Et pour le vrai Bobby Dunbar — le petit garçon qui s'éloigna d'un campement de pêche louisianais par un chaud matin d'août 1912 —, l'affaire reste exactement ce qu'elle était le jour de sa disparition : totalement, irrémédiablement non résolue. Le garçon qu'on croyait être lui porte désormais un autre nom. Le garçon qu'il était n'est jamais rentré à la maison.

Réponses rapides

Questions fréquentes sur ce sujet

Qui était Bobby Dunbar ?

Bobby Dunbar était un garçon de quatre ans qui a disparu le 23 août 1912 lors d'une partie de pêche en famille au lac Swayze, en Louisiane. Après huit mois de recherches à l'échelle nationale, un garçon correspondant à sa description fut retrouvé dans le Mississippi. Il fut élevé sous le nom de Bobby Dunbar jusqu'à sa mort en 1966. En 2004, des tests ADN pratiqués sur ses descendants ont établi qu'il n'avait aucun lien biologique avec la famille Dunbar.

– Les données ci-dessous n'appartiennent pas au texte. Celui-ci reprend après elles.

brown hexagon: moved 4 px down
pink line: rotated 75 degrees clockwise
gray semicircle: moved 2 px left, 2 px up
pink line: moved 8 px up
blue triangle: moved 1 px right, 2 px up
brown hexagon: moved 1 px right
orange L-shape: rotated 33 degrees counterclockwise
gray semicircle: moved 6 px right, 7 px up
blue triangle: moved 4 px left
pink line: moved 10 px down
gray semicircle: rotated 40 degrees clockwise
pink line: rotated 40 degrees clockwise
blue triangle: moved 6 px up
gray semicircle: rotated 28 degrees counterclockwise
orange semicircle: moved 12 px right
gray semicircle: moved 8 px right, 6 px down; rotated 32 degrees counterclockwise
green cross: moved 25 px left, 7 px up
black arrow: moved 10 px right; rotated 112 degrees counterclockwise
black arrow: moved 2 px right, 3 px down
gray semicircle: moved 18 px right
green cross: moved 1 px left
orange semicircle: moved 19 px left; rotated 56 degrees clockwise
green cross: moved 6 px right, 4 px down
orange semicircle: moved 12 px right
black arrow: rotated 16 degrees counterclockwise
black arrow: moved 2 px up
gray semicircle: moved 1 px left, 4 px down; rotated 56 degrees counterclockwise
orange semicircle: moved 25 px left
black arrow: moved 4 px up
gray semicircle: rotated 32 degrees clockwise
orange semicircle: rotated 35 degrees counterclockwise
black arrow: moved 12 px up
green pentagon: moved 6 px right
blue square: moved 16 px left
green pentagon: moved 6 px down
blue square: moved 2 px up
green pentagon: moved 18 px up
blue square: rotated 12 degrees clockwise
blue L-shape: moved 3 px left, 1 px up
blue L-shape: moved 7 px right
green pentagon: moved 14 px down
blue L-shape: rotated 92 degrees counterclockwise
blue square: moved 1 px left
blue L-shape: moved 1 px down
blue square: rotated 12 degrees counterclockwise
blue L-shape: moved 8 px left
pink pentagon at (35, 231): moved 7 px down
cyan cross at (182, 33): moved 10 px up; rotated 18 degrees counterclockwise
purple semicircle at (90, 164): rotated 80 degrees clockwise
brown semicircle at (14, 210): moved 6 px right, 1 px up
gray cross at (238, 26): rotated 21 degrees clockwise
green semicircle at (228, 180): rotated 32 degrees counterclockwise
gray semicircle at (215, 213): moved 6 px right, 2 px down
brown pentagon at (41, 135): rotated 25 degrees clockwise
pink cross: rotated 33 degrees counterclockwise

Qu'a prouvé le test ADN de 2004 ?

En 2004, Margaret Dunbar Cutright, petite-fille de Bobby Dunbar, a organisé une comparaison du chromosome Y entre son père (descendant en ligne paternelle du garçon élevé comme fils de Bobby Dunbar) et les descendants d'Alonzo Dunbar, le frère cadet attesté de Bobby. Les chromosomes Y ne correspondaient pas, démontrant que le garçon rendu à la famille Dunbar en 1913 n'était pas biologiquement Bobby Dunbar.

Qui était en réalité le garçon rendu à la famille Dunbar ?

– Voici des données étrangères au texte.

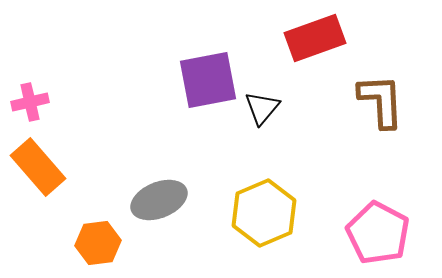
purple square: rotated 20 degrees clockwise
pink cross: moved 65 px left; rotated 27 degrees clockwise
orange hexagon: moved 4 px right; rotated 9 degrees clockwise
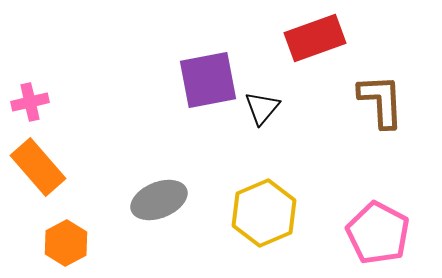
orange hexagon: moved 32 px left; rotated 21 degrees counterclockwise
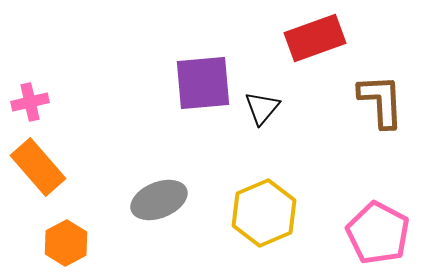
purple square: moved 5 px left, 3 px down; rotated 6 degrees clockwise
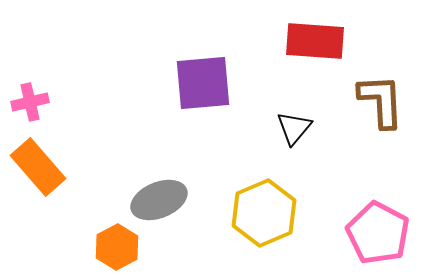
red rectangle: moved 3 px down; rotated 24 degrees clockwise
black triangle: moved 32 px right, 20 px down
orange hexagon: moved 51 px right, 4 px down
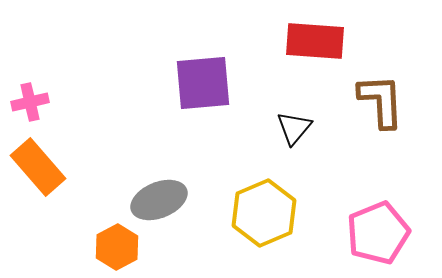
pink pentagon: rotated 22 degrees clockwise
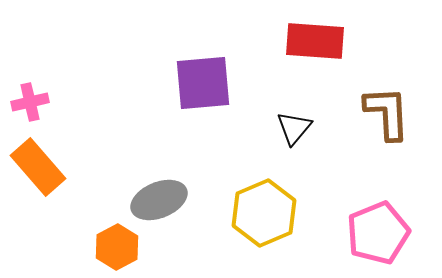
brown L-shape: moved 6 px right, 12 px down
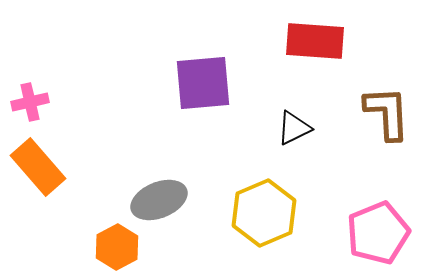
black triangle: rotated 24 degrees clockwise
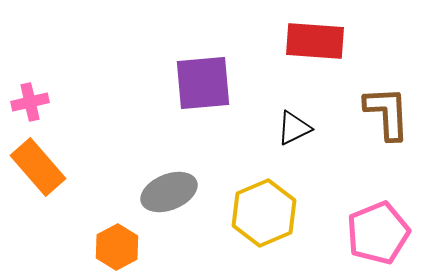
gray ellipse: moved 10 px right, 8 px up
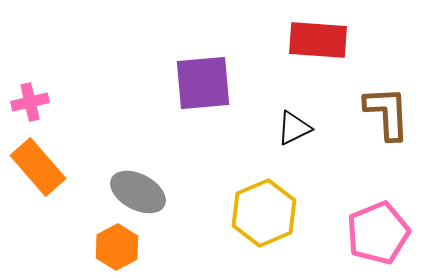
red rectangle: moved 3 px right, 1 px up
gray ellipse: moved 31 px left; rotated 50 degrees clockwise
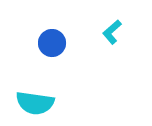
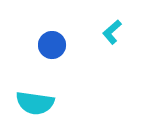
blue circle: moved 2 px down
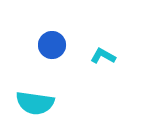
cyan L-shape: moved 9 px left, 24 px down; rotated 70 degrees clockwise
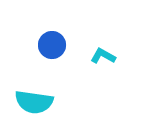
cyan semicircle: moved 1 px left, 1 px up
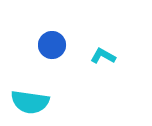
cyan semicircle: moved 4 px left
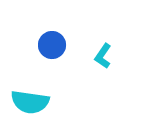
cyan L-shape: rotated 85 degrees counterclockwise
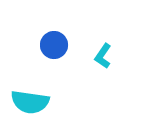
blue circle: moved 2 px right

Il s'agissait presque certainement de Charles Bruce Anderson, le fils de Julia Anderson, une jeune femme de Caroline du Nord qui avait confié temporairement son enfant à un chaudronnier ambulant nommé William Cantwell Walters. Julia Anderson avait identifié le garçon retrouvé comme étant son fils en 1913, mais les tribunaux louisianais l'avaient attribué aux Dunbar. Les preuves ADN de 2004 ont confirmé son témoignage vieux d'un siècle.

Qu'est-il arrivé au vrai Bobby Dunbar ?

Le vrai Bobby Dunbar, disparu le 23 août 1912, n'a jamais été retrouvé. Les explications les plus probables sont qu'il s'est noyé dans le lac Swayze, a été emporté par un alligator, ou a été enlevé par un inconnu sans que son sort soit jamais établi. Aucun corps, restes ou preuve décisive n'a jamais refait surface.